The whole Toccata, then, falls naturally into two halves, two pairs of “preludes and fugues,” with the first quite buttoned-up and the second much looser. It’s almost like the piece traces out a trajectory toward “freer” and more exploratory composition. Even if the ending might just be a kind of exercise in recomposition. What can I say? I think our anonymous Italian composer wrote a pretty good model.
What I’m Listening To
An addendum to the past couple of posts. I don’t normally write here about concerts, but two that I saw this month were relevant to this blog, and excellent enough to be worth commenting on:
For August, I foolishly left Jake Xerxes Fussell’s outstanding When I'm Called off the list of recommendations, I think because the Gillian Welch/David Rawlings album is in more or less the same lane. I was wrong. Fussell is a really extraordinary singer and guitarist—beautifully sensitive and capable of creating both intimacy and power. Listen to the album, and see him perform if you possibly can. (I promise it’s not just because he’s a Carolina boy.)
I was pretty positive last month about julie’s debut album, but I think I undersold them. They put on a live show that I can only describe as “bewilderingly good.” The songs are, more or less, the same stuff (which is to say: great), performed with surprising intensity. But, man—their stage demeanor. As you might expect for a shoegaze show, guitarist Keyan Pourzand spent about half of the time retuning his guitars and switching effects pedals. (Makes me feel less self-conscious about what we do onstage at early music concerts!) But Pourzand also DJed a shockingly good house set during the tuning breaks. So the entire concert was something like catching snippets of two different shows while walking back and forth down the hallway. Maybe that doesn’t sound like a rave review. Maybe it’s impossible to describe how that kind of experience can actually work. I just hope they try incorporating it into a future album.

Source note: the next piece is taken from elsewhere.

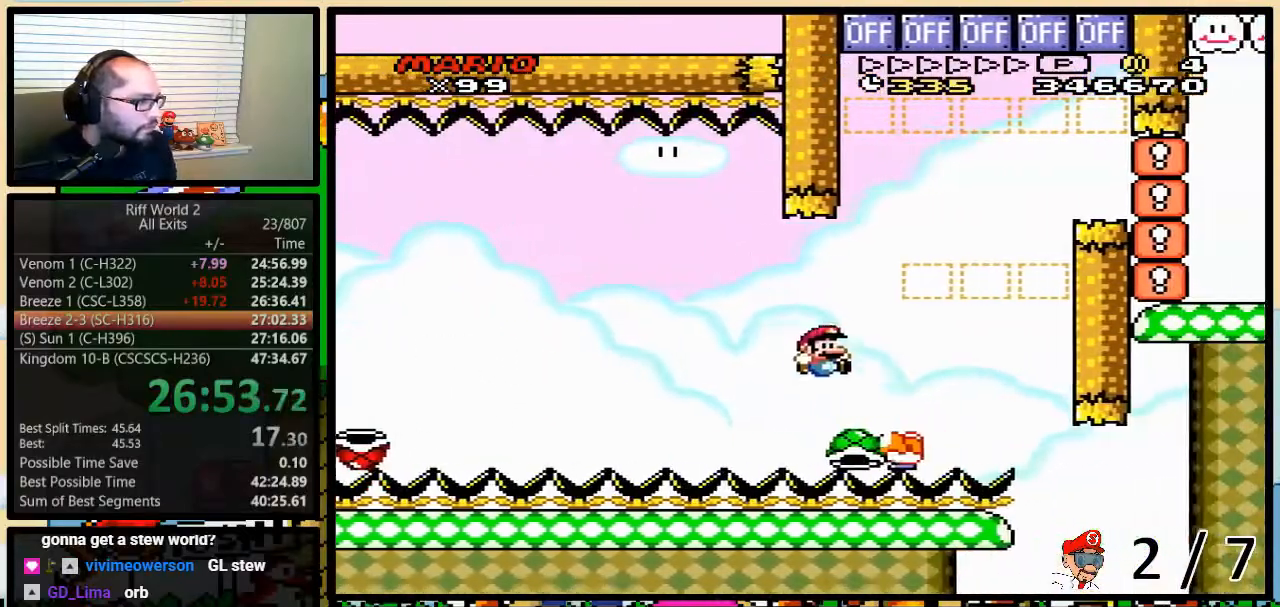
{"buttons": ["B", "Y", "DPAD_RIGHT"], "events": [[283, "DPAD_UP", "up"]]}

Raphael Pichon and Ensemble Pygmalion – Mozart: Requiem
This is easily the best of the couple dozen recordings of the Requiem I’ve heard, and I’m very tempted to say it’s the best ever. For that matter, it’s one of the best Mozart recordings period that I’ve ever heard. Pichon and Pygmalion don’t miss.
Some parts of what make this album stand out are exactly what you’d expect from any good recording: the playing and singing are assured and gorgeous. The diction and ensemble are sparklingly crisp. The sound engineering is total ear candy. And the interpretation is extremely vivid, with a huge range of articulations, dynamics, and tempi. Just listen to the contrast between the mournful woodwinds opening the “Requiem æternam” and the blast of brass that leads into the choral entrance. Or admire the daring of the tempi in the “Kyrie” and “Domine Jesu Christe.” I might never personally take the latter quite so fast (yes, you read that correctly), but it’s wonderfully exciting. Just like I might not push the “Recordare” quite that much, but I do love the idea of preventing it from languishing in a sentimental ooze as it so often does.
Other standout aspects are things you might only expect if you know Pichon and Pygmalion’s prior work. Pichon is above all interested in imaginative programming, assembling tesserae of music into surprisingly coherent and novel shapes. So, this album—just like 2019’s Libertà! Mozart & the Opera—puts early and late Mozart together, daring you to hear the continuities in his approach to choral writing over twenty-odd years. It’s a very cool and fresh way to hear both the Requiem and the earlier pieces; and if you’re just here for the big piece, you can always just hit the skip-track button anyway.
And as usual, Pichon’s program is founded on decades of historical research and thinking. Just like previous releases, this one includes a nice thick booklet arranging source materials and describing Pichon’s thoughts on the piece. It’s not quite as extravagant as for 2017’s Stravaganza d'Amore! The Birth of Opera at the Medici Court (a contender for my favorite album—of any kind), but nonetheless serves to reassure listeners that Pichon’s seeming flights of fancy are well-grounded in history.
Indeed, they mostly are, and I obviously admire his work. Still, I have some lingering doubts about how “historical” some of these recordings are—and an uncomfortable feeling that some of what I like best about them may be the least historical aspects.
Pichon makes any number of practical compromises that are basically ubiquitous in early music: two of the most notable are the use of vented trumpets (easier to play and more brilliant) and women’s voices and countertenors instead of boys. (To be fair, how could we recreate the sound of older, under-nourished Early Modern boys’ voices?) It feels churlish to say so, but I wish Pichon’s historical imagination also encompassed experiments with those elements of the sound.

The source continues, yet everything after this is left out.